Il Movimento 5 Stelle non vuole sapere ragioni, il presidente del consiglio dev’essere Giuseppe Conte e la riforma del taglio dei parlamentari dev’essere votata così com’è.
Posizioni granitiche che cominciano a far naufragare il dialogo con il Partito democratico. Il segretario dem Nicola Zingaretti è stato chiaro fin dall’inizio : occorre un segnale di discontinuità che passa obbligatoriamente con altri nomi.

La discontinuità significa che nessun componente dell’alleanza giallo-verde deve far parte del nuovo esecutivo. Il Pd si è spinto in avanti puntando sul nome di Roberto Fico.
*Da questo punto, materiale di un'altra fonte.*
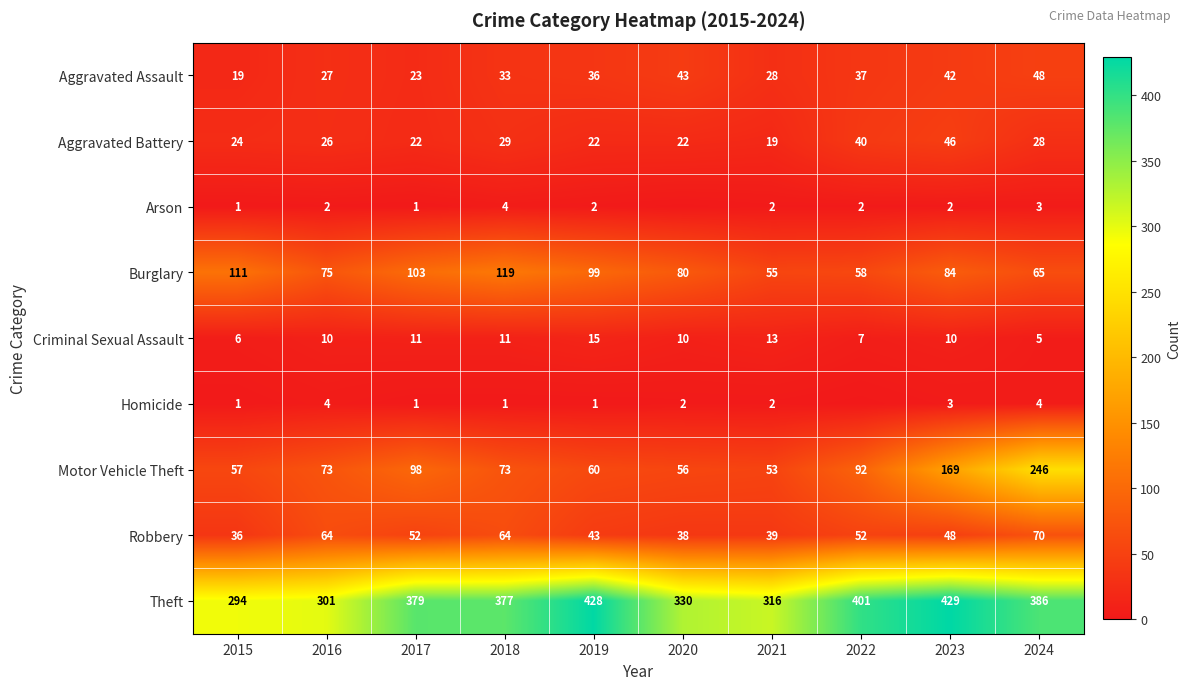

What is the spread (max minus min) of values at 2019?

427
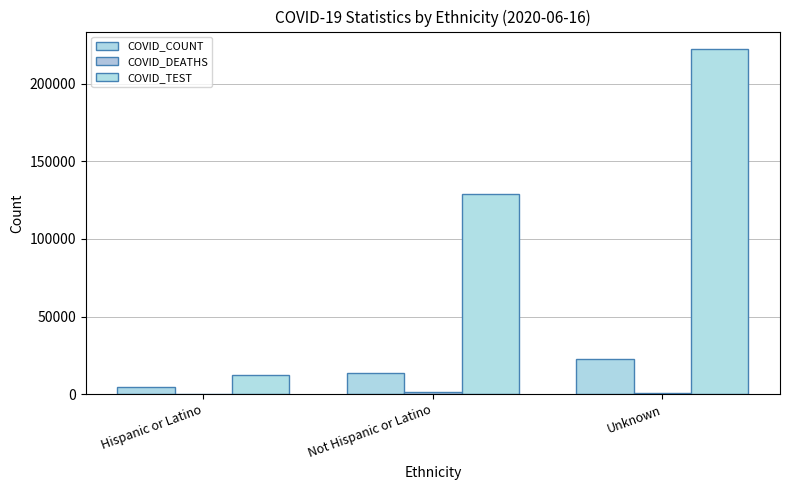

Count the number of data series in this chart.

3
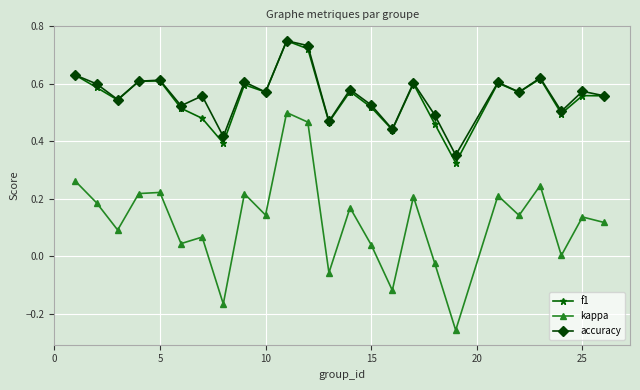

At how many categories does at least one series exceed 0?

25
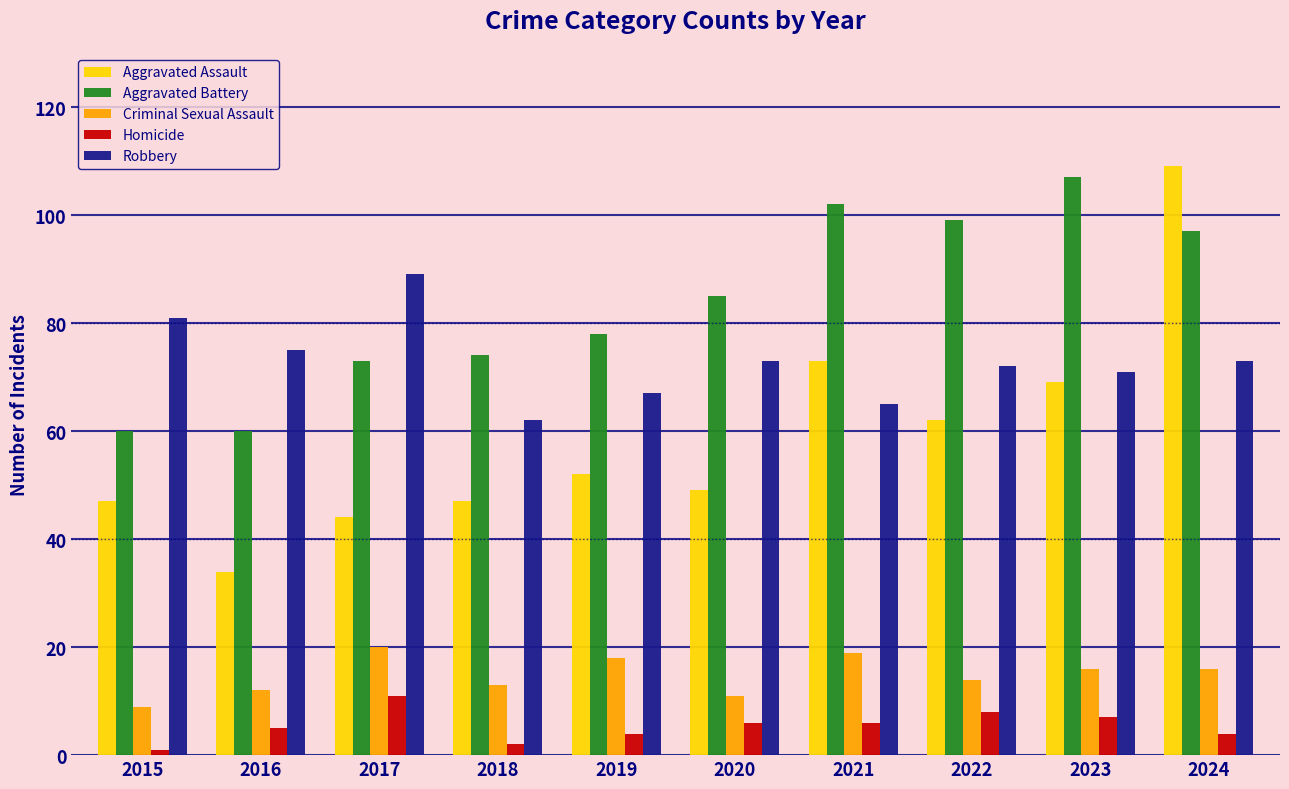

How many data points does each series have?

10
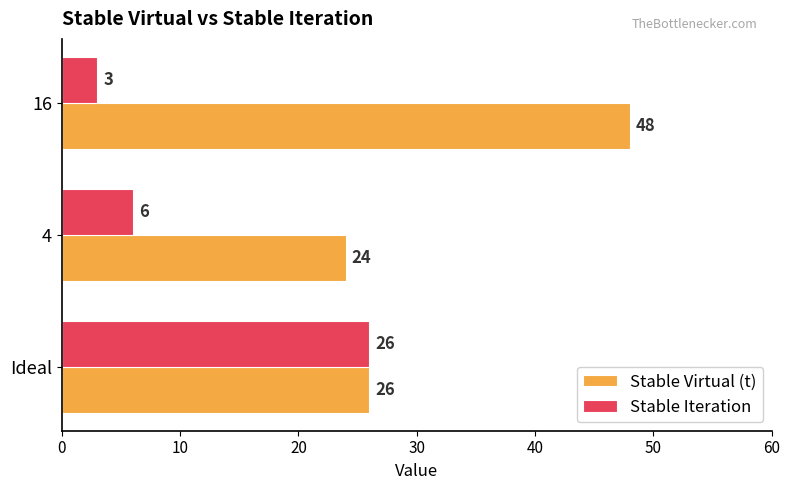

Rank the categories by Stable Virtual (t) value from lowest to highest.

4, Ideal, 16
Il nome dell’attuale presidente della Camera potrebbe essere un ottimo punto di partenza. Ma pare che nel M5S c’è un fuoco amico che converge proprio su Fico. Mancano appena 24 ore, domani il presidente della Repubblica, Sergio Mattarella vuole un programma e una maggioranza.

Se ciò non avverrà molto probabilmente si procederà allo scioglimento delle Camere e il ricorso alle urne.
Su Conte insiste anche Beppe Grillo che all’unisono con Luigi Di Maio non vuole sapere ragioni. Se inizialmente una telefonata tra Zingaretti e Di Maio sembrava aver ravvivato la trattativa tra Pd e M5s per provare a costruire un governo giallo-rosso, poi la situazione sembra nuovamente precipitata.
Zingaretti ribadisce il suo no: “L’Italia non capirebbe un rimpastone, il mandato della segreteria è per un governo di discontinuità e discontinuità è anche cambio di persone”, dice il segretario del Pd che però non chiude le porte ad altre vie: “Non crediamo nella formula del contratto, bisogna costruire un programma utile. Incontriamoci da domani e parliamo sui contenuti, senza veti e ultimatum”.
Ma il Movimento Cinque Stelle in una nota replica seccamente che “la soluzione è Conte, il taglio dei parlamentari e la convergenza sugli altri 9 punti posti dal vicepremier Luigi Di Maio. Non si può aspettare altro tempo su delle cose semplicemente di buon senso. E’ assurdo. L’Italia non può aspettare il Pd”.